Overall, I was pretty impressed by this novel of manners. It provides a detailed view of life in Canada in the period after WWII – all of the main characters are Boomers, born in the 1940s – and the issues it deals with were current not only in the period the novel opens in (the 1990s) but also during the war. The counterculture of the 60s features strongly and Atwood suggests that some of the main innovations of that decade – which carried through into the 70s, particularly in the form of feminism – stemmed from the global conflict that had just ended.


Structurally, the book is symmetrical (see table of contents in the photo above). Each of the women Zenia gets to know as a result of their attending the same tertiary education institution – Tony, Roz, Charis – has her own history and those histories contain compelling stories of abuse (in the cases of Tony and Charis). Roz’s background has its own drama. Zenia’s history is more mysterious. In fact she embodies the idea of mystery. She is also manipulative (objectively speaking) and malicious (so her friends believe).

If you were to try to select one dominant subject this book retails in you’d probably go with feminism or, alternatively, with the other side of the coin: what is sometimes referred to as “the patriarchy”. In this sense this book is a creature of its times but, as we know, Atwood’s reputation in recent years has grown precisely because her work anticipates the invigoration of such ideas in the public sphere. By a generation, as this book proves.

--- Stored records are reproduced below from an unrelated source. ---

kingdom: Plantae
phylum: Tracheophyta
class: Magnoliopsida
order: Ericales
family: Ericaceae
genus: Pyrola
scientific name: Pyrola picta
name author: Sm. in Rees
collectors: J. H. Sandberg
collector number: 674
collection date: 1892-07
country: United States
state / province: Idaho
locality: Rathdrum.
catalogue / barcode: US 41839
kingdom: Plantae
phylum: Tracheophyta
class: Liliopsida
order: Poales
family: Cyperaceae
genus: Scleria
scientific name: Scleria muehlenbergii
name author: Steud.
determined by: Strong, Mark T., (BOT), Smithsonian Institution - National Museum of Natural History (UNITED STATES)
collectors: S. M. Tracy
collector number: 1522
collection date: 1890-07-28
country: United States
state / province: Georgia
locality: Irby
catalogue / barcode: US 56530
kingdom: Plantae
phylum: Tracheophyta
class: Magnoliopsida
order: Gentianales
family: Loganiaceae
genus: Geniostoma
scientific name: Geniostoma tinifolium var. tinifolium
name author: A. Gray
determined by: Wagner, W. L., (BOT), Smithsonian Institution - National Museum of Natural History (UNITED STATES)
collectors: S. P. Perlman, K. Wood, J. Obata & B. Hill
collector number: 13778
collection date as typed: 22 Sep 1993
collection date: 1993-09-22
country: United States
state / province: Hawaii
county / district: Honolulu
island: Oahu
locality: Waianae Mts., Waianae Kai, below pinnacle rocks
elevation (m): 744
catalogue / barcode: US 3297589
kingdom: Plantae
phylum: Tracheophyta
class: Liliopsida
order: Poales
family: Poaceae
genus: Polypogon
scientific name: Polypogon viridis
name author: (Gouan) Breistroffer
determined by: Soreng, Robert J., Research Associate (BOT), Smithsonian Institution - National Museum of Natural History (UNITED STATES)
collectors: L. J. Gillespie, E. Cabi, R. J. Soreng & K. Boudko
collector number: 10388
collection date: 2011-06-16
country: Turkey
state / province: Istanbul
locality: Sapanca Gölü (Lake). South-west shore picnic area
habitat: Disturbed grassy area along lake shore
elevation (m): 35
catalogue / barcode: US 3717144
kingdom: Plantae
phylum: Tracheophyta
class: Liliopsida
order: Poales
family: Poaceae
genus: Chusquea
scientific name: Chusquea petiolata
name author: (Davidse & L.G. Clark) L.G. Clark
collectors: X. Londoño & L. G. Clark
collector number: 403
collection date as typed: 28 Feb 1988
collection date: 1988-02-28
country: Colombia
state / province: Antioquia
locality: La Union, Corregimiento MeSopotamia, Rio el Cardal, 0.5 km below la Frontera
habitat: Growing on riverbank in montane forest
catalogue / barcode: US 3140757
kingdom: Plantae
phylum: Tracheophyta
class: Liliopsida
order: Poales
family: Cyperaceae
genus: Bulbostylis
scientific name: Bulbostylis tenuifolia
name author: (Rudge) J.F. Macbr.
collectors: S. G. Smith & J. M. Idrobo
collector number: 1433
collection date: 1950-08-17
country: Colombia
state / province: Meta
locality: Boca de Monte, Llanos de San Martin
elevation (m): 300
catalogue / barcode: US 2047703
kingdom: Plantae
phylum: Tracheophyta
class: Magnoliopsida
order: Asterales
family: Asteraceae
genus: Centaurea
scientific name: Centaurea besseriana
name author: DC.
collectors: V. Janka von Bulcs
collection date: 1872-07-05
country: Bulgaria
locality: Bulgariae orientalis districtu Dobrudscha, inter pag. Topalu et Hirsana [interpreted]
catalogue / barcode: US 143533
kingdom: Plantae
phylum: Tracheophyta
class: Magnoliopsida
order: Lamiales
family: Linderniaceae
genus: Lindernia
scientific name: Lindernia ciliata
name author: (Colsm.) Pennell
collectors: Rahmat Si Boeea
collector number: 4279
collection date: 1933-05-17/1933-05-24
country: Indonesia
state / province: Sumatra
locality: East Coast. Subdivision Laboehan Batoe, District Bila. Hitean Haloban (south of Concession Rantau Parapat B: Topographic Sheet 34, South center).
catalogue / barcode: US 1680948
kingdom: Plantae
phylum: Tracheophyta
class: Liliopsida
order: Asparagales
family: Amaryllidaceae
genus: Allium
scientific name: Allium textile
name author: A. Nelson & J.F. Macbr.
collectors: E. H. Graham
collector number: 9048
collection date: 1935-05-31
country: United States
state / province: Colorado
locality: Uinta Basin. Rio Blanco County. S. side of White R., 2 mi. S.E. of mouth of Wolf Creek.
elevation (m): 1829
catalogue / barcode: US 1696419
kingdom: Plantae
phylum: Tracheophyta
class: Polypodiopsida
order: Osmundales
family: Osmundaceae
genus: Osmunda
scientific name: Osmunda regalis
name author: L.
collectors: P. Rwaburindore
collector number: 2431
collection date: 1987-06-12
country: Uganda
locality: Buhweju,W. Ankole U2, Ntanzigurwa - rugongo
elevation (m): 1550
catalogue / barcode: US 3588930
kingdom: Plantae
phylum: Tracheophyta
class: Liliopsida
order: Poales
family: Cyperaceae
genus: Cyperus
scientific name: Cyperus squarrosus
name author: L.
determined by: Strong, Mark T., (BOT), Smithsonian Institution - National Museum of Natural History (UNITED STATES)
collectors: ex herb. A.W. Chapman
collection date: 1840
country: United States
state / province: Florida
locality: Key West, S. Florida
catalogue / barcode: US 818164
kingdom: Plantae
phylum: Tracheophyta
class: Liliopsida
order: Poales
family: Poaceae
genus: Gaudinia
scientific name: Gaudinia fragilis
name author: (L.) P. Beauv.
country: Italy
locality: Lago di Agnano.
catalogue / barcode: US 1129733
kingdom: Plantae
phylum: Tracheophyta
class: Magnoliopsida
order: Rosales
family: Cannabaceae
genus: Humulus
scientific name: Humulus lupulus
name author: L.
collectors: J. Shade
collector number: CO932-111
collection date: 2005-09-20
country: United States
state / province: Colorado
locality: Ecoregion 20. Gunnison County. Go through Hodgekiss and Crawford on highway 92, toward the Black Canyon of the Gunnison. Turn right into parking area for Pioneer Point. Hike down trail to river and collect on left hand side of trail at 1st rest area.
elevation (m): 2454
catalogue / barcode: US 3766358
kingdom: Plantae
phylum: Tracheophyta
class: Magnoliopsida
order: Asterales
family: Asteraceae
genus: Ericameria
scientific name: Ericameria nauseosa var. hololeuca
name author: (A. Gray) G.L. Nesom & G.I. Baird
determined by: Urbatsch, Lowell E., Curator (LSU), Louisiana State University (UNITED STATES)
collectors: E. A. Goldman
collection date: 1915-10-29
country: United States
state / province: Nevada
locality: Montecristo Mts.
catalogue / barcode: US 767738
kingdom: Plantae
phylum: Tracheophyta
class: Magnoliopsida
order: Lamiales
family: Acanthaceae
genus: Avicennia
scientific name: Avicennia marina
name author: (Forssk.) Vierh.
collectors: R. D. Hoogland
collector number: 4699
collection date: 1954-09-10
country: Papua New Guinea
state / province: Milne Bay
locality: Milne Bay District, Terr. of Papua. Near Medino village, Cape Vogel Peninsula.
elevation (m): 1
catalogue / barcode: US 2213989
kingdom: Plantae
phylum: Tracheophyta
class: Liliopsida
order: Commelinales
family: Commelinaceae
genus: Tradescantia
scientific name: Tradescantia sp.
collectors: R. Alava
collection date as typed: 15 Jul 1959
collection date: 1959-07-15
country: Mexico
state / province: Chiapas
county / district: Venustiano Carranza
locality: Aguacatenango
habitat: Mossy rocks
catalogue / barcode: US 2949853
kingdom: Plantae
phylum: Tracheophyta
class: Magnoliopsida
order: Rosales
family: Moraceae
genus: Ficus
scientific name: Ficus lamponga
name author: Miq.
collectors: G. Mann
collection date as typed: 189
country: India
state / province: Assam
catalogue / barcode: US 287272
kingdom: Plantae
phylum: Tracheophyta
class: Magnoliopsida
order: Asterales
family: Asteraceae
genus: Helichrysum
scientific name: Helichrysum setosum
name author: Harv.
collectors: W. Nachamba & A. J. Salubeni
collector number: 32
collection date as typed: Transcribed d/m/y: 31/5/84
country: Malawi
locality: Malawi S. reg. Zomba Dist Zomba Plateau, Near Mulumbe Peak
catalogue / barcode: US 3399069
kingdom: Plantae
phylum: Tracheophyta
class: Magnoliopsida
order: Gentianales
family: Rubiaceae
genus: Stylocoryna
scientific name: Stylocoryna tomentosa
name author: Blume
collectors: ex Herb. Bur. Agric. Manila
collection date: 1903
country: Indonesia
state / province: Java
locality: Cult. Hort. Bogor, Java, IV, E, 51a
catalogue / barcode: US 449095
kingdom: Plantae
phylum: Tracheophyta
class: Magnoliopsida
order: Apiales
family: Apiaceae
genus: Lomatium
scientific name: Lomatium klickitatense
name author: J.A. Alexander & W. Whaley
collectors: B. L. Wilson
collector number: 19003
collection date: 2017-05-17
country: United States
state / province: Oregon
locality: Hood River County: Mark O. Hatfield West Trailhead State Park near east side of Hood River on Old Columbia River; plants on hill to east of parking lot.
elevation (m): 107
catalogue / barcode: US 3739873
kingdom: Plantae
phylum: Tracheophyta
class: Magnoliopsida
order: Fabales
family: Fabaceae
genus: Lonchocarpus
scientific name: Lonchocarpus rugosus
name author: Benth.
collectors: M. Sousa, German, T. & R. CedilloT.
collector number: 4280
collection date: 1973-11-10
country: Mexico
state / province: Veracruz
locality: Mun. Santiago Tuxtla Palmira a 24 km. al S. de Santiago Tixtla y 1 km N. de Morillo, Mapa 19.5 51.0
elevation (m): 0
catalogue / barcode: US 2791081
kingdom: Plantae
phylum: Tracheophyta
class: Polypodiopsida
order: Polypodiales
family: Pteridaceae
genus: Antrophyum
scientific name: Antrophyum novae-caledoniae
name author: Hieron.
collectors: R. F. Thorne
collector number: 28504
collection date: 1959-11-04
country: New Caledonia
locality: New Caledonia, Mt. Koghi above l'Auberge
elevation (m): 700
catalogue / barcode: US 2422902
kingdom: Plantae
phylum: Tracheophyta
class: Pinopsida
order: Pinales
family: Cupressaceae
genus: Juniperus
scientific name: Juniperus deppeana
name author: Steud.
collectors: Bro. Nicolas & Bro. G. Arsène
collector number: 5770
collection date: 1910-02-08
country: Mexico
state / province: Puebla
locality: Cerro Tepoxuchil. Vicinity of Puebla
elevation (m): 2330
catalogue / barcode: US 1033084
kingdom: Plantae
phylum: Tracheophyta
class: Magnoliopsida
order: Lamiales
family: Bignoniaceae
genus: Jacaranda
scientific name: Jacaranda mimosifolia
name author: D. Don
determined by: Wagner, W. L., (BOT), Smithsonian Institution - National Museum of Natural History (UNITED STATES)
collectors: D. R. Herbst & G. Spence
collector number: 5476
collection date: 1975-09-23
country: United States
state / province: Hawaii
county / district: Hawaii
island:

A note to editors in case anyone’s planning to bring out a new printing: the 1994 Virago edition in my collection was printed in 2003 and is full of errors that could have been avoided with better proofing. Some are confusing, such as missing quotation marks, others are less serious. 

I picked the book off the shelf at random earlier this month after having tidied up the room in my apartment where most of my bookshelves stand. Boxes from my move to Sydney from Queensland in 2015 had occupied almost all of the space in this room for the best part of five years until spring and, along with it, the end of the decade influenced me. A period of relative calm and confidence following treatment on account of two health issues probably also influenced me, as might have the problem of going out; if I was going to stay indoors all the time, my place had best be tidy. 

Atwood’s effort is one I’ve had in my collection for many years but had never read. It was bought at the Co-op Bookstore on one of my city’s university campuses, I don’t recall now which one but it was probably their shop in the swimming centre at Sydney University. A decade ago I worked just down the street from this building.